Carry on the column on learning about death, starting after its final sentence.

_Given text_:

** start **

A different way of learning about death

On March 5, 2025March 3, 2025
Kevin Wondrash

Hello, again. We haven’t seen each other in a couple of weeks. I would have been back here sooner but no one wants me writing about the Annual Catholic Appeal. We have more appropriate professionals for that.

It’s now Lent. It’s a little later this year but it always seems to come at the right time.

We always know we need a Lent to fix ourselves but we can never quite stop the fixes from being needed enough during the liturgically green and other color times of the year.

One thing that happens every Lent, as everything gets more subdued, is pondering and reflecting on death — that thing that’s going to happen to all of us.

We have all experienced death in some way. Many of us have had close relatives or friends die. We’ve all had to accept that once someone is gone, they are gone.

Much of what they did here may remain as an echo in some way, but they are gone for good. We adjust to living our lives without them.

So, that’s what death is

I was listening to music at a very young age.

Whether it was tunes that accompanied music videos on MTV, the radio, or the household “record” and tape collection, music was playing a lot.

I don’t mean things like Snoopy or Mickey Mouse or Daffy Duck. I mean like actual music recorded by (more or less) adults and meant for consumer consumption.

In those early early years, the names and music of people such as Elvis, Buddy, and Jimi entered my awareness.

One thing I learned about them early on — they are all dead. They died and died young.

I could see and hear their performances but they were no longer with us. My brain had to categorize them somehow as not like the living. I can’t speak fully about how three, four, and five-year-old Kevin was processing this, but the brain was doing something to accept the notion of “dead”.

There were many alive musicians and performers, of course, that were around to be seen and heard.

Some of them influenced me to later learn how to play music myself, albeit quite amateurishly.

One of these guitar players — who motivated me to pick up the instrument for myself a few years later — was performing in Wisconsin in August of 1990. He didn’t make it out of Wisconsin alive.

Stevie Ray Vaughan died in a helicopter crash in the early morning hours after his final show at Alpine Valley near East Troy.

Later that day, I was told that this guitar player — who I was learning more and more about and hearing more and more of his music — was dead. He wouldn’t make any more music.

** end **

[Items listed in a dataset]
** start **

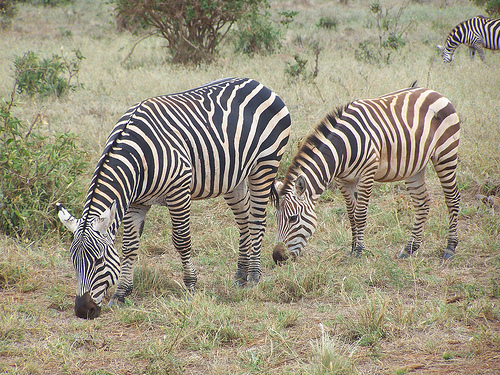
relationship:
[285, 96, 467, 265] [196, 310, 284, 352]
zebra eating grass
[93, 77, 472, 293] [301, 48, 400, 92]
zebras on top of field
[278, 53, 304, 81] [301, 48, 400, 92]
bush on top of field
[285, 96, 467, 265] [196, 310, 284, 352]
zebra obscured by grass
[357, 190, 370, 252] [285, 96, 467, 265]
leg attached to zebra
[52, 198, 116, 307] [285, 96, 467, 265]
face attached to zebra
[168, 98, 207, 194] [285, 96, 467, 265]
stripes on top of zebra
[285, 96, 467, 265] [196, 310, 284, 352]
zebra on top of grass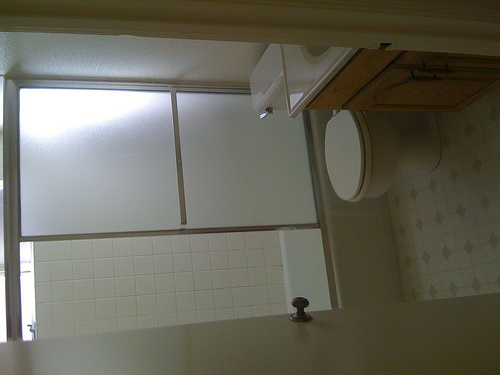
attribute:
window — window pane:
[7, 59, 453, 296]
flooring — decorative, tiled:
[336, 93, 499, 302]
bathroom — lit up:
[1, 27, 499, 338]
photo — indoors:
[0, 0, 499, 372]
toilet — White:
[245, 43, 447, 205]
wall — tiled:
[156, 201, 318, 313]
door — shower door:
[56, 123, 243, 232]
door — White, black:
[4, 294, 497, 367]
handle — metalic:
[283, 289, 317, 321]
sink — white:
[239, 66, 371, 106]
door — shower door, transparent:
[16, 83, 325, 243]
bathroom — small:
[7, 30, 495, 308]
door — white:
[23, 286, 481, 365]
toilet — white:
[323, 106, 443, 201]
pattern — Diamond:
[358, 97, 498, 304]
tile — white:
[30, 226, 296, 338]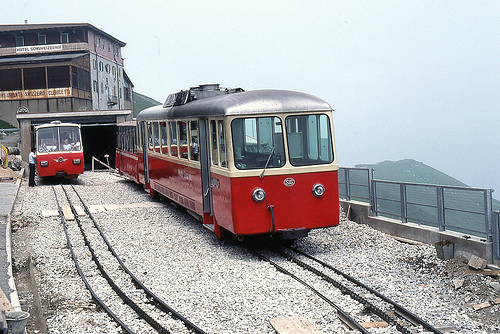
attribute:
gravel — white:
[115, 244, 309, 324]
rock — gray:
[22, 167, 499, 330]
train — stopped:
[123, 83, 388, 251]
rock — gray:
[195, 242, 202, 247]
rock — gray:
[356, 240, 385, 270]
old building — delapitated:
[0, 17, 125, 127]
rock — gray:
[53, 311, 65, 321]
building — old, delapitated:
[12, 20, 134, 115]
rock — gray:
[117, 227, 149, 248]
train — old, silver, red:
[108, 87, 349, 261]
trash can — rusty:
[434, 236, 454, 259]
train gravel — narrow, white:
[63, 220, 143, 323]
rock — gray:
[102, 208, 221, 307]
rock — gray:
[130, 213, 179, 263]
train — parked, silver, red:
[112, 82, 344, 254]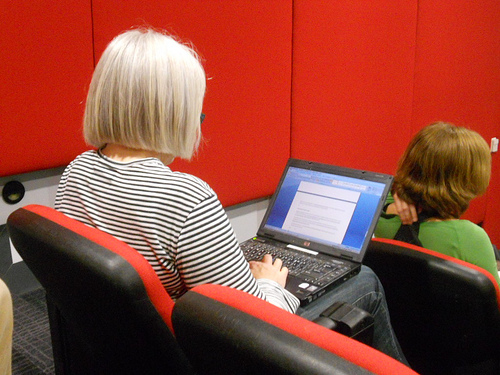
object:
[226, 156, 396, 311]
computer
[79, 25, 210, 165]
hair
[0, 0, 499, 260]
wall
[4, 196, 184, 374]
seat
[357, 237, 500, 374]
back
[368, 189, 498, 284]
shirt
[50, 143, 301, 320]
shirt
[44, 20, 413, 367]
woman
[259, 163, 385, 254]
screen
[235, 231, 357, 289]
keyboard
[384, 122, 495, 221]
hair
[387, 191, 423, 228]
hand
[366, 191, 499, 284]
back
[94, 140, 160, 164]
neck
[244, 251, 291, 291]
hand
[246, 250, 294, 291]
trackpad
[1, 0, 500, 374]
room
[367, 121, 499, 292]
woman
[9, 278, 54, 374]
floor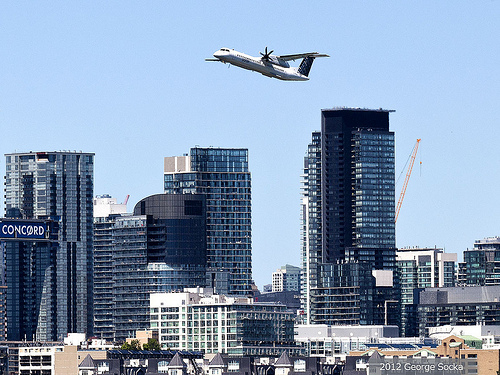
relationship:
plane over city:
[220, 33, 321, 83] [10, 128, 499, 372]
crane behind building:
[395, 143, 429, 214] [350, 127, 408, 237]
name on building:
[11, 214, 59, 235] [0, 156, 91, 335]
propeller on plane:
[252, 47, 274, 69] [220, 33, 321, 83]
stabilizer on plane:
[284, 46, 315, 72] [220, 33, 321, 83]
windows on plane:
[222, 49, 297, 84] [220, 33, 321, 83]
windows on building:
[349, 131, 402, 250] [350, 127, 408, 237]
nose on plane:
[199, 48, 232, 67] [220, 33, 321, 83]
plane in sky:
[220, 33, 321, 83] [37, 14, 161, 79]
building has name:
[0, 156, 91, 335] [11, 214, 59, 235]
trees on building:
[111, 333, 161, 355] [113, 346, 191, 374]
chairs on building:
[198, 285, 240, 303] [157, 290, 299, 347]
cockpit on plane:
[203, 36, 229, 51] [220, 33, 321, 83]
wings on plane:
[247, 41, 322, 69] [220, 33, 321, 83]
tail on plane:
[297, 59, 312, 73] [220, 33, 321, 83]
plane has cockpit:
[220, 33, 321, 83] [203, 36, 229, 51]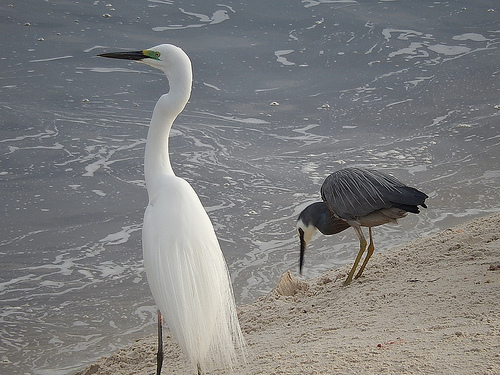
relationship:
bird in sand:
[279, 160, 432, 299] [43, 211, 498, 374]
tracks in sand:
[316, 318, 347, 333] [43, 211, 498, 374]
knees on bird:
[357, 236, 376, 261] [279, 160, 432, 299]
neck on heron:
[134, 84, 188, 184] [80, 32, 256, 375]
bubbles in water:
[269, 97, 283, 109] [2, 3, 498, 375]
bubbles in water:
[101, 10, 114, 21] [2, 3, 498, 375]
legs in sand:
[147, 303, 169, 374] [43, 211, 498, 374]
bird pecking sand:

** end **

_Final result_:
Six-year-old Kevin had to process that somehow. The music was still listenable, but the man was gone.
A few months later, it was December 8, 1990. How on Earth do I remember that date? The radio said it was the 10th anniversary of the shooting murder of John Lennon.

I was becoming more aware of who The Beatles were but didn’t have the full story.

Now I knew there was this band member who was, himself, no longer with us.

Even The Beatles had a “dead” aspect to them. Seven-year-old Kevin had to ponder that one.

The next month, Steve Clark, guitarist for Def Leppard, possibly the first band I was ever made aware of and liked, died. Mixing drinking and drugs took him.

The band, whose full-color poster had a prominent place in my bedroom, would never be quite the same again. One more thing Kevin had to figure out in life in a few short months.

Acceptance

I didn’t have many deaths of people close to me at a young age that I needed to cope with.

My grandparents died when I was either not here yet, really young, or in my adult years so they weren’t examples of death to be learned from at a young age.

Instead, it was music that introduced the concept of death to me.

Odd? Perhaps. But we all have our paths in life.

As the last three decades-plus have gone on, my understanding of death (I think) has matured. It’s no longer just “so much for that album ever being finished”. It’s understanding loss and understanding reality.

No matter how accomplished someone is in this life, something will end their work.

No matter how loved and cherished someone is in this life, something will take them from us.

If we’re lucky, someone might even miss us when we go. Someone might look back on the things we did and appreciate our work.

If we’re really in a good place, we’ll be in a good place. Those still here can ask us to intercede for them and maybe we’ll be able to.

The good we could do in Heaven would be greater than any guitar chords played on Earth, but those sounds were still beautiful.

There’s a lot we and others can do here. There’s more to be done in Heaven.

Thank you for reading.

I’m praying for you.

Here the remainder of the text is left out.